Dans mon précédent éditorial, j’ironisais sur la faiblesse des opérations de repentance collectives des Églises actuelles par rapport à celles du passé. Elles se rattrapent. Nos pages 22 et 24 en font largement état. Ajoutons à cela quelques manœuvres de la Présidence de la République. Macron a tenté de réunir ce qu’il a nommé « les autorités morales et religieuses » du pays par vidéoconférence. Las, comme le souligne notre communiqué, la Libre Pensée ne s’est jamais considérée comme une « autorité morale ». Il y avait là une sorte de pilarisme, tel que le connait la Belgique, où les laïques sont considérés comme une religion.

Au-delà de cela, Emmanuel Macron appelle « à l’union des forces spirituelles ». Quelle laïcité ! Merci, nous n’en sommes pas. Nous avons appris également que, ni la Ligue de l’Enseignement, ni la Ligue des Droits de l’Homme n’étaient invités à ce rassemblement œcuménique des hommes de bonne volonté. Voilà, au passage, une petite manœuvre destinée à diviser le camp laïque. Nous n’y fume donc pas. Je me permets une nouvelle fois de citer notre communiqué (page 11 et suivantes) : « Comment ne pas voir que l’opération « Tous derrière mon panache blanc élyséen » vise à camoufler l’énorme responsabilité des gouvernements successifs dans les ravages de cette pandémie ? » On en revient toujours là.

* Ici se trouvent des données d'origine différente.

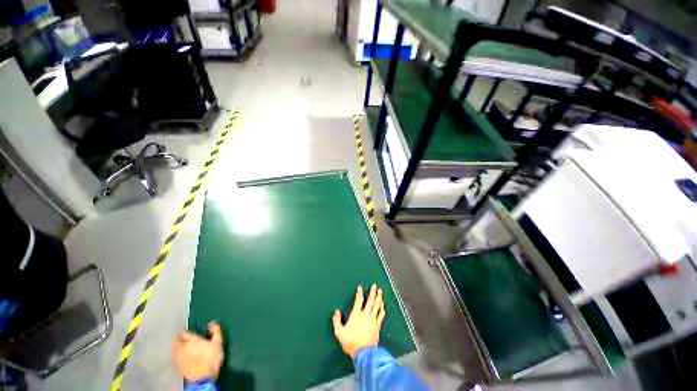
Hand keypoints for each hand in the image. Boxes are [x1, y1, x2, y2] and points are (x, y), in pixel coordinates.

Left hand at [173, 321, 223, 381]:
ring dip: (174, 347)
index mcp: (193, 340)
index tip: (184, 332)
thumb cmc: (212, 358)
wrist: (205, 377)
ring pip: (173, 349)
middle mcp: (184, 347)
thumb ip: (216, 331)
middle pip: (177, 341)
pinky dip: (174, 355)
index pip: (185, 333)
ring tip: (175, 346)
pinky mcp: (177, 366)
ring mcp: (179, 357)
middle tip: (177, 337)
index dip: (184, 332)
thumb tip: (211, 323)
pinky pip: (174, 358)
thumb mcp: (219, 342)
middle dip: (177, 339)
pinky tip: (177, 356)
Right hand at [332, 284, 385, 357]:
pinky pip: (381, 315)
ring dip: (379, 297)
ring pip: (377, 306)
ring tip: (380, 291)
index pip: (358, 300)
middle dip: (372, 292)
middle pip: (370, 300)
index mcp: (356, 315)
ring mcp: (373, 320)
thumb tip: (336, 311)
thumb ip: (337, 321)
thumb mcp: (340, 333)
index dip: (360, 293)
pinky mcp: (378, 325)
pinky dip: (382, 308)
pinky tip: (383, 305)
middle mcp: (366, 315)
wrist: (364, 354)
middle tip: (375, 285)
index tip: (361, 287)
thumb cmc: (351, 342)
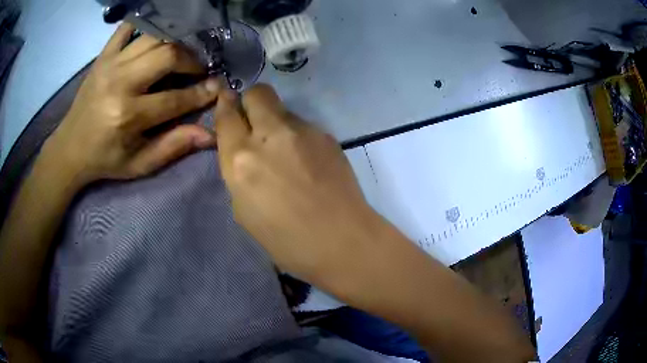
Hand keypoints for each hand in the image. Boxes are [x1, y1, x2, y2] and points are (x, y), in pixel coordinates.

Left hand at [43, 23, 221, 185]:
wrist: (70, 148)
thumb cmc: (105, 159)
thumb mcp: (139, 164)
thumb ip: (173, 147)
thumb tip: (209, 135)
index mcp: (128, 116)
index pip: (175, 99)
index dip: (201, 93)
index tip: (217, 86)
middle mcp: (120, 83)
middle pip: (168, 55)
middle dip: (191, 60)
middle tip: (199, 69)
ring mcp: (110, 65)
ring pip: (154, 38)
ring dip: (175, 42)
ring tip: (182, 54)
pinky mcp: (103, 56)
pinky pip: (127, 28)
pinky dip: (145, 24)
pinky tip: (156, 35)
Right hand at [214, 84, 382, 283]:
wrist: (342, 241)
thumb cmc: (286, 241)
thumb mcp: (244, 211)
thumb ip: (239, 173)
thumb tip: (245, 152)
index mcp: (241, 160)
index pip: (226, 116)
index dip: (225, 105)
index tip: (227, 102)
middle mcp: (270, 135)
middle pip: (258, 93)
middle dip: (251, 102)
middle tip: (255, 122)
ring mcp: (303, 131)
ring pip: (282, 109)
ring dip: (276, 123)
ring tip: (287, 153)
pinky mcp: (326, 135)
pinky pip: (304, 126)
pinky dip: (298, 137)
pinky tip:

Les contorsions et les prières publiques du pape et de l’Eglise catholique en diverses contrées du Monde, n’empêchent pas ses ennuis juridiques de se poursuivre. Si l’acquittement du cardinal Pell a pu choquer, voire indigner nombre de victimes de la pédophilie surdéveloppée qui règne dans cette Eglise, notre ami et camarade Keith Porteous Wood, dans une déclaration de l’Association Internationale de la Libre Pensée (AILP) nous informe qu’il n’est pas sorti de l’auberge pour autant.

Reflet de l’activité d’une Libre Pensée confinée mais non muselée, vous avez entre les mains un numéro fort copieux et riche en informations. Vous lirez, je pense avec intérêt notre « discours virtuel pour des banquets virtuels » puisque, malheureusement, nos Fédérations n’ont pu inviter nos lecteurs et adhérents à notre traditionnel repas gras du « vendredi-dit-saint ». Je vous souhaite d’avoir pu, en bonne santé, célébrer cette soirée avec vins et cochonnailles en vous gaussant des interdits religieux.